Taking Luz’s advice on forgiveness and acceptance to heart, the Collector makes a genuine effort to reach out to him and become his friend. It’s a touching moment that shows just how good an entity the Collector is. However, everyone else sees this gesture as futile, including the audience. While he was molded and brainwashed by the Witch Hunters of Gravesfield as a child, that doesn’t excuse the horrific acts of evil Philip Wittebane committed over the centuries. He had every chance to be a better person and rejected it. So when he sees the Collector letting their guard down, he tries to kill them.
And what happened next…left tears in everyone’s eyes.
The Importance of Luz’s Sacrifice
Without hesitating, Luz rushes to protect the Collector from Belos’ attack, much to their confusion, since they thought they were doing the right thing. Knowing what it’s like to feel that kind of self-doubt, Luz immediately reassures them they didn’t do anything wrong.
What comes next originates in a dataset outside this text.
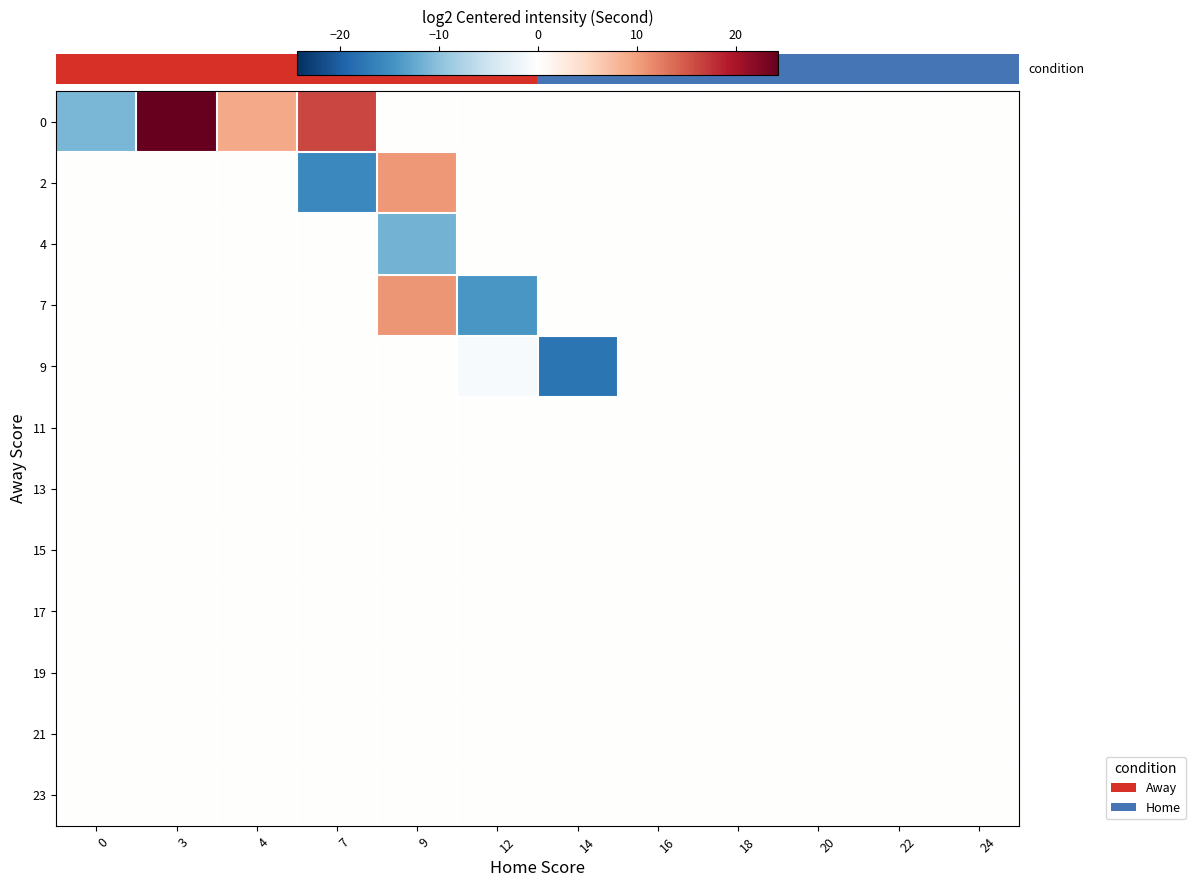

Which series has the largest total across all categories?

row_0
She’s a good role model and a better sibling. However, her snap decision has tragic consequences: she’s hit by Belos’ corruption. As the others watch in horror, Luz’s body starts to decay and turn to ash and light, seemingly killing her.
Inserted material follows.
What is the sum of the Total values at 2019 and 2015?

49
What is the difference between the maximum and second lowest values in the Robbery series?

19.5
Eda and King respond to Luz’s murder like most people would: with pure, unyielding rage. However, it’s the Collector’s reaction that brings it home. They act like any confused child would when they’re witnessing death for the first time, not understanding where Luz went, trying to use their powers to fix her, only to fail. Only then does the Collector truly understand what death is and why what he saw as games could be dangerous to others. While it’s gut-wrenchingly painful to watch, it’s also necessary from a story-telling perspective. It helps the Collector understand that their actions have consequences and helps them better connect with mortals.
Thankfully, Luz isn’t dead. Not yet, at least.